▼

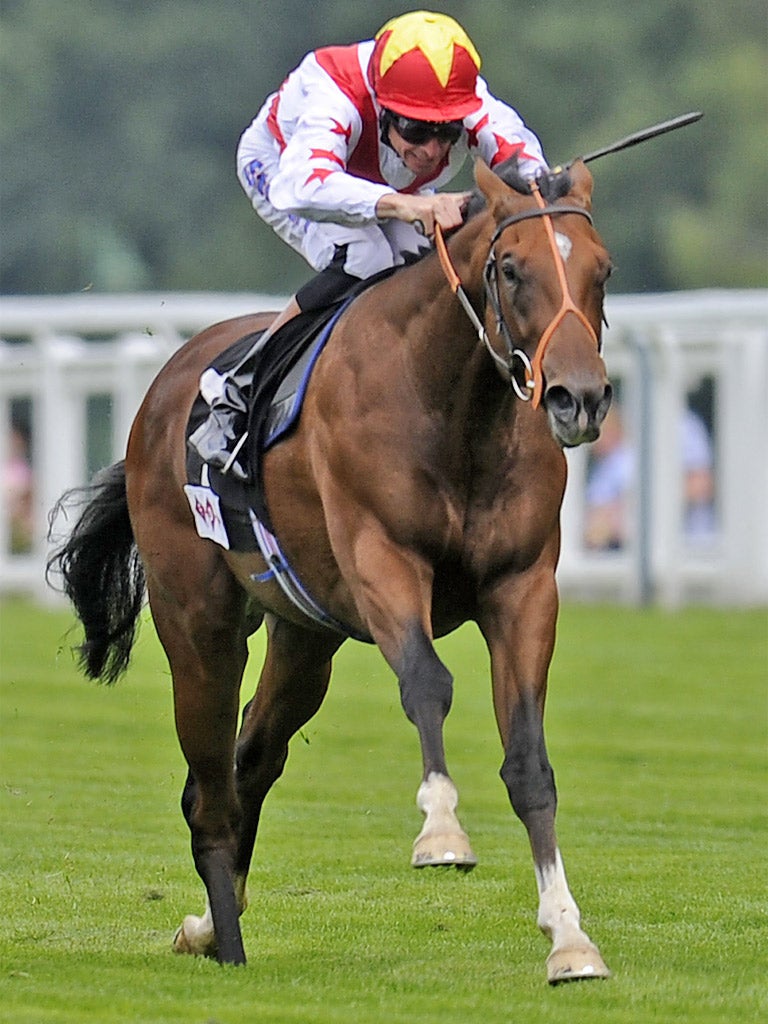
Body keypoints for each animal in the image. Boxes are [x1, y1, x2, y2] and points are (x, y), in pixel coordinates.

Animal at [48, 155, 614, 978]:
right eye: (510, 268)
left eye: (603, 270)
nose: (580, 398)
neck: (454, 406)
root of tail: (161, 392)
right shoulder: (382, 559)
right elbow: (427, 683)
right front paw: (441, 832)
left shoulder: (522, 588)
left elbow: (529, 762)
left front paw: (569, 938)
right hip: (198, 624)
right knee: (210, 789)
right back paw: (227, 945)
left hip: (305, 634)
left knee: (251, 758)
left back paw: (209, 928)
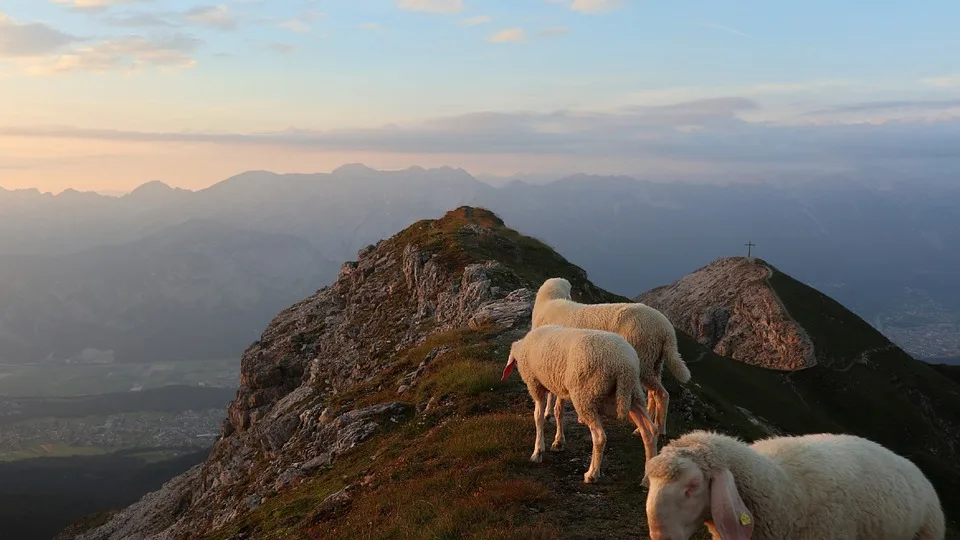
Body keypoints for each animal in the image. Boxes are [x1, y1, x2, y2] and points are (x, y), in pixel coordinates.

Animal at [502, 322, 660, 484]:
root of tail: (624, 366)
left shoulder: (535, 385)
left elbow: (538, 417)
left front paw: (537, 451)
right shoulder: (560, 384)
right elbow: (559, 411)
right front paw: (558, 441)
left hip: (586, 396)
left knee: (599, 437)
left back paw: (592, 474)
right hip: (633, 394)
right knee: (650, 431)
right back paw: (647, 478)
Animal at [532, 276, 688, 440]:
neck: (549, 303)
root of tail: (667, 330)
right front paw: (548, 412)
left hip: (644, 357)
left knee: (662, 394)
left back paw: (660, 429)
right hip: (654, 361)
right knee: (653, 394)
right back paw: (644, 428)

▲

DIRECTIONS> What is needed is a word-for-word restatement of the entries, minus any pictures.

SOLVED PROBLEM>
Body keypoints for each animal in the image. Boxes are [x1, y1, x2, y2] and points are (x, y), in pixel coordinates.

Animal at [48, 155, 614, 978]:
right eye: (510, 268)
left eye: (603, 270)
nose: (580, 398)
neck: (454, 406)
root of tail: (161, 392)
right shoulder: (382, 559)
right elbow: (427, 683)
right front paw: (441, 832)
left shoulder: (522, 588)
left elbow: (529, 762)
left front paw: (569, 938)
right hip: (198, 624)
right knee: (210, 789)
right back paw: (227, 945)
left hip: (305, 634)
left knee: (251, 758)
left back paw: (209, 928)
Body keypoints for each animal in the image. Boxes are [x1, y1, x2, y2] and points are (x, y), in pixel coordinates.

Animal at [502, 322, 660, 484]:
root of tail: (624, 366)
left shoulder: (535, 385)
left elbow: (538, 417)
left front paw: (537, 451)
right shoulder: (560, 384)
right elbow: (559, 411)
right front paw: (558, 441)
left hip: (586, 396)
left knee: (599, 437)
left back paw: (592, 474)
right hip: (633, 394)
right knee: (650, 431)
right back paw: (647, 478)
Animal at [532, 276, 688, 440]:
neck: (549, 303)
root of tail: (667, 330)
right front paw: (548, 412)
left hip: (644, 357)
left knee: (662, 394)
left back paw: (660, 429)
right hip: (654, 361)
right knee: (653, 394)
right back paw: (644, 428)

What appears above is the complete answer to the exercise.